Querying the SearchSECO database

Overview

The Query functionality enables you to search the SearchSECO database for information about GitHub repositories. By entering the URL of a specific GitHub repository, you can query the database for relevant data.

Querying Guide

Follow these steps to use the Query feature:

Enter query fields

Navigate to the Query page (opens in a new tab) and fill in the fields.

  1. In the Query form, find the field labeled "GitHub URL". Here, enter the URL of the repository you want to query. Make sure it's a valid GitHub URL, or you'll receive an error.

  2. Below the URL field, there's another field labeled "Branch". Input the branch you want to query here. If it's the branch doesn't exist, an error message will be shown.

Query page

Submit the query

Click the "Submit" button to initiate the querying process. The application first validates your URL and GitHub Access Token. If no validation errors occur, the query process begins and you'll see a "Querying SearchSECO database..." message.

Pay for Hashes

Once the query is complete, you'll receive information about the cost and number of hashes found in the "Results" section. If you decide to continue, press the "Pay for hashes" button to pay for the session. Following this, a transaction request is sent to your wallet for approval.

Query page pay

The total cost is calculated as the hash cost multiplied by the amount of hashes in the project.
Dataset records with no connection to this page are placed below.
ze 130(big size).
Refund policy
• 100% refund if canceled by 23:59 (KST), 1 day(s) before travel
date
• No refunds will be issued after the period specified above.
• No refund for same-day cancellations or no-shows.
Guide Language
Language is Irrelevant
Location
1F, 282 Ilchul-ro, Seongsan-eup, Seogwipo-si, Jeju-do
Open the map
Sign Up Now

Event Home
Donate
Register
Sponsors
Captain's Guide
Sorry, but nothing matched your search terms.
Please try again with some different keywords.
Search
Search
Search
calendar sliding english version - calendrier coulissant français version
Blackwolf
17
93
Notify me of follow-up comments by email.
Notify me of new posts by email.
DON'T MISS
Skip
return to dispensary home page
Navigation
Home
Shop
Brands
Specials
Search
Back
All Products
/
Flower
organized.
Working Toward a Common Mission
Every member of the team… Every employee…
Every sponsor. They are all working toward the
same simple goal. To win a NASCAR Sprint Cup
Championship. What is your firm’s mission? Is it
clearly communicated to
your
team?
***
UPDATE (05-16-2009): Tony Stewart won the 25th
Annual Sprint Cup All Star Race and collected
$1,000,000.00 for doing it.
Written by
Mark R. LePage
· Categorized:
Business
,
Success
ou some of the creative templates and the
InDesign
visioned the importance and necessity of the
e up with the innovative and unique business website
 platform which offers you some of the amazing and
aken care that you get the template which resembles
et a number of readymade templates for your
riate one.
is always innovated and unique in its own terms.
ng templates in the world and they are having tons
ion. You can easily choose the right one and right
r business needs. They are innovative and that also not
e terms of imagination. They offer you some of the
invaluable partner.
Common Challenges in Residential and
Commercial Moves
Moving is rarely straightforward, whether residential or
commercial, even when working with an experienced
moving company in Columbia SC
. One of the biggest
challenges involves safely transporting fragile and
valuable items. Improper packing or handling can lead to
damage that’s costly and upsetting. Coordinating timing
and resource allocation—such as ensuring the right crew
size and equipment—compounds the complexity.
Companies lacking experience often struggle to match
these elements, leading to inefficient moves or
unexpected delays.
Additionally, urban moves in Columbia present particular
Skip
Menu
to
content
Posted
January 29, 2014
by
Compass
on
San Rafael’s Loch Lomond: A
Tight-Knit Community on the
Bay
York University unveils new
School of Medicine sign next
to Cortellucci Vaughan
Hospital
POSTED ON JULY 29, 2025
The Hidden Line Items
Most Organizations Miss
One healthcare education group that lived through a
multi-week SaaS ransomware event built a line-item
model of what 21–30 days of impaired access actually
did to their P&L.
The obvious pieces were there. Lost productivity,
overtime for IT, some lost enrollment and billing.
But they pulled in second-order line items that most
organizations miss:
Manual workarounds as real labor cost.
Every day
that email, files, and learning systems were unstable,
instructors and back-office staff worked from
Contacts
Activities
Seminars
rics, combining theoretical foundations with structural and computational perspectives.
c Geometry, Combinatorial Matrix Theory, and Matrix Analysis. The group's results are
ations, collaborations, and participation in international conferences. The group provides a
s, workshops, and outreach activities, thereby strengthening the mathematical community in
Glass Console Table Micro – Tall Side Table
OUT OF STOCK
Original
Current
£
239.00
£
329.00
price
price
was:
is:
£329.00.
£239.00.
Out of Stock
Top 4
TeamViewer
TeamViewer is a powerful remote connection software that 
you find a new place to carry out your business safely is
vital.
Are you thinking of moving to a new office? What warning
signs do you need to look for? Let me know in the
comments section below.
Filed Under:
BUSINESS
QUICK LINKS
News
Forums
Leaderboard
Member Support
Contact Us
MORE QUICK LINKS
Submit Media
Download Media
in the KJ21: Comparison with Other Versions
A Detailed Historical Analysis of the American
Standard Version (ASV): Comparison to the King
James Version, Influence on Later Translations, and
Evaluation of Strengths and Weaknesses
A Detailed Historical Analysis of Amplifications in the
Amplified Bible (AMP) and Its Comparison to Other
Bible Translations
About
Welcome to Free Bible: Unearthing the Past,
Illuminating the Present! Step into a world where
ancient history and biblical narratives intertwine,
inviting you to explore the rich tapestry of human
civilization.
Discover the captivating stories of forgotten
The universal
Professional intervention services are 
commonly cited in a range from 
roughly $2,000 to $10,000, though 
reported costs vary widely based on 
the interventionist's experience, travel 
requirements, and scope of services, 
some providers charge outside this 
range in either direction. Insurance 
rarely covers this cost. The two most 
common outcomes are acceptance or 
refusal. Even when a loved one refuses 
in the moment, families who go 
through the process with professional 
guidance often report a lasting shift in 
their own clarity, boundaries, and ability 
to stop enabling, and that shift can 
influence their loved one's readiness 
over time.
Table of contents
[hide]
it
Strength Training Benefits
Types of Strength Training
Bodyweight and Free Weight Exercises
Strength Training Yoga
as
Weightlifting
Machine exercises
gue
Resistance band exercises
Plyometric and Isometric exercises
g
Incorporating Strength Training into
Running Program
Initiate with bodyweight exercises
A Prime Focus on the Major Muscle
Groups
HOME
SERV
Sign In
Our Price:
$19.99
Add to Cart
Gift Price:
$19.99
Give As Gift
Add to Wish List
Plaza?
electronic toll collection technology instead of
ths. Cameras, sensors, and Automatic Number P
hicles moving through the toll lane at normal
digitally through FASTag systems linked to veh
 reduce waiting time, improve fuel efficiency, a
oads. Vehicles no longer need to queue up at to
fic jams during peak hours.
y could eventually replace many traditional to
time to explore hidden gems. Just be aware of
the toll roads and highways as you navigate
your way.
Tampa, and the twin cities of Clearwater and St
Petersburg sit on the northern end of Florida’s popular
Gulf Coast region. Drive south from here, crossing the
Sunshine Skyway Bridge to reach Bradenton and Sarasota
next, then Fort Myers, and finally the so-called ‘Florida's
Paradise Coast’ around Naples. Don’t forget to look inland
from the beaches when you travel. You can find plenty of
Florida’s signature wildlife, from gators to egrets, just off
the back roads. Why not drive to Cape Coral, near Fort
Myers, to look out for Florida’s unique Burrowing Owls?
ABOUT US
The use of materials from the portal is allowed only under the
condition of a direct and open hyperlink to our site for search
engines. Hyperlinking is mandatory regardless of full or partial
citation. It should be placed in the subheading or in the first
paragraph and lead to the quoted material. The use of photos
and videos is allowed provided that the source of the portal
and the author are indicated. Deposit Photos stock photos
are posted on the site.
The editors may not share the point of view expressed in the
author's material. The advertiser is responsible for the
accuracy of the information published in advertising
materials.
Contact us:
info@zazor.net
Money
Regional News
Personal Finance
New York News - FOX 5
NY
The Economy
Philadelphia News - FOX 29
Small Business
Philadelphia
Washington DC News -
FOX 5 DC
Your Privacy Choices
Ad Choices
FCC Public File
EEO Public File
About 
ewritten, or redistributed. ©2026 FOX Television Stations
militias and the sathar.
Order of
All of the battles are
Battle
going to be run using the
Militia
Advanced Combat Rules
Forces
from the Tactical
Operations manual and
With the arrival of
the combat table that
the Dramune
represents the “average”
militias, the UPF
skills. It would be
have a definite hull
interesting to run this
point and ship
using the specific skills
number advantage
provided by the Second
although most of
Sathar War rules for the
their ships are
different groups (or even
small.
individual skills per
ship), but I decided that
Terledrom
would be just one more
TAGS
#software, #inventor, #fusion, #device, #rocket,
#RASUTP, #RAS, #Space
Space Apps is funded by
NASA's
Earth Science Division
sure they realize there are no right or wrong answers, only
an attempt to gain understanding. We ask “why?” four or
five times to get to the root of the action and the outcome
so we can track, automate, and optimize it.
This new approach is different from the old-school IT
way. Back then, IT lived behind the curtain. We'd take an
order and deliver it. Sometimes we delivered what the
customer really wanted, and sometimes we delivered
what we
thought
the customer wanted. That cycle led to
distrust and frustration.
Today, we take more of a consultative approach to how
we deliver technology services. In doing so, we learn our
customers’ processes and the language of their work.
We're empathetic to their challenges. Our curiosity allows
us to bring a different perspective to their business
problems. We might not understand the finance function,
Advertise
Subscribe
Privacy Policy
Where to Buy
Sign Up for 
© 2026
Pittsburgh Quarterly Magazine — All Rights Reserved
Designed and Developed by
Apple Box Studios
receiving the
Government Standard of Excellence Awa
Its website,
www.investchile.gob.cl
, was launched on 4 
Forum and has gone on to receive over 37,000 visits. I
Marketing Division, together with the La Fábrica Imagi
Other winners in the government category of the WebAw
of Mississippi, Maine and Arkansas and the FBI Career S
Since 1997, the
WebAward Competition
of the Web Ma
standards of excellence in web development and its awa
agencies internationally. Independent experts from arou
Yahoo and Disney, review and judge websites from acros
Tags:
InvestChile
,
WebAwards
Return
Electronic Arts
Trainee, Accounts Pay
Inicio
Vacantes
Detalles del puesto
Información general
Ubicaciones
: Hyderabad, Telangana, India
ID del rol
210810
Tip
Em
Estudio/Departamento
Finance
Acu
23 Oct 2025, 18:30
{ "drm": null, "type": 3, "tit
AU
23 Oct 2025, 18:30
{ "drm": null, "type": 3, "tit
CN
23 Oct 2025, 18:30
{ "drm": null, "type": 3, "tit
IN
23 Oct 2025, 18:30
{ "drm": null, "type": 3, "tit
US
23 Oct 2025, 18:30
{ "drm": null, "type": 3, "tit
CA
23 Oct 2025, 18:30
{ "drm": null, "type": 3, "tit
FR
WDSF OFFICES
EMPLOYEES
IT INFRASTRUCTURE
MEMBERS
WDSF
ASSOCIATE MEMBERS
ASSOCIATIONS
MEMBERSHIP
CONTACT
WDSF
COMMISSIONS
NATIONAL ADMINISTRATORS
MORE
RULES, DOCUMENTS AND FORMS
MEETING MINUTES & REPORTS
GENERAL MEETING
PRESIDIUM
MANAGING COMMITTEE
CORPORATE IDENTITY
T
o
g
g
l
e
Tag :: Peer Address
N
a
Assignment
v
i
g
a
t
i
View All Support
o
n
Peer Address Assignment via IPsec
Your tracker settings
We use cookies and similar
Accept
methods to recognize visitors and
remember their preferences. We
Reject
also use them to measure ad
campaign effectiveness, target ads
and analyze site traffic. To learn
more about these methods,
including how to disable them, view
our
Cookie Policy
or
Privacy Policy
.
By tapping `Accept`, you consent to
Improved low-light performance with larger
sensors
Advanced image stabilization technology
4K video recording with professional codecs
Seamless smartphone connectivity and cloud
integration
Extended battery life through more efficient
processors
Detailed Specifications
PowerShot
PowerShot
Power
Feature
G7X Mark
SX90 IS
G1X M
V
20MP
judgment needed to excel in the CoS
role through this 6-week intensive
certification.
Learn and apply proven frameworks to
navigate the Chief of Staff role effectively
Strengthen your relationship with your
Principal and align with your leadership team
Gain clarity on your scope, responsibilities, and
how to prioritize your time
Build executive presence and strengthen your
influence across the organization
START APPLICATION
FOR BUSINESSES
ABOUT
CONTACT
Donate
For an overview of SECOIN, what it is, and how you can swap it for other monetary tokens, have a look at the SECOIN page.

Review Results

After the payment confirmation, the data will be fetched from the SearchSECO database. You can inspect these results in the "Results" section. If you want to download the result, click the "Download as JSON" button.

Cancel Session

If you want to cancel the session at any point, simply click the "Cancel" button. Be aware that this will permanently delete the current session and any data received. So, ensure to download your data before cancelling the session if you need it.

Query Results

The output of the application's mining and parsing operation is a JSON object. This object contains important information about the code repositories that have been analyzed. It consists of three main parts: methodData, authorData, and projectData.

Method Data

The methodData array contains objects that represent each individual method that has been analyzed within a project. Here's an overview of the data it includes:

  • method_hash: A unique identifier for the method.
  • projectID: The identifier of the project where the method was found.
  • startVersion & startVersionHash: The timestamp and commit hash of the version where the method was first identified.
  • endVersion & endVersionHash: The timestamp and commit hash of the version where the method was last identified.
  • method_name: The name of the method.
  • file: The file in which the method was found.
  • lineNumber: The line number in the file where the method starts.
  • parserVersion: The version of the parser used.
  • vulnCode: Any identified vulnerability code.
  • authorTotal: The total number of authors who contributed to the method.
  • authorIds: An array containing the IDs of the authors who contributed to the method.

Author Data

The authorData array contains objects representing each unique author who has contributed to the analyzed methods. Currently, it contains:

  • username: The username of the author.

Project Data

The projectData array contains objects that represent each unique project that has been analyzed. Here's an overview of the data it includes:

  • id: A unique identifier for the project.
  • versionTime & versionHash: The timestamp and commit hash of the project version.
  • license: The license of the project.
  • name: The name of the project.
  • url: The URL of the project.
  • authorName: The unique identifier of the author of the project.
  • authorMail: The mail id associated with the author of the project.

Why query SearchSECO?

Querying the SearchSECO database is the counterpart to running a Mining node. As such, it provides a way to spend your SECOIN to gain insight about software evolution and quality.

The insights gained can be used to better the global software ecosystem:

  • Software Maintenance: Information about the software evolution, such as changes in methods, can aid in predicting future software maintenance activities. Knowledge about who changed what, when and how can facilitate better management and coordination of development efforts, especially in large, distributed teams.
  • Quality Assessment: By evaluating the various aspects of code evolution, it's possible to identify software quality metrics. Information like method complexity, frequency of change, and contributor details can help assess the overall health of a project.
  • Vulnerability Detection: The SearchSECO database also captures data about vulnerable code snippets. Querying this data can provide insights about potential vulnerabilities in the system, enabling proactive remediation efforts.
  • Historical Analysis: The history of changes made to a method, captured as different versions, offers a detailed understanding of how the software has evolved over time.
  • Contributor Analysis: Information about the contributors to a method or project can provide insights about the development practices followed by the team.

While mining nodes contribute to the growth of the database by extracting and parsing data from various repositories, querying lets you extract and utilize that data to gain valuable insights.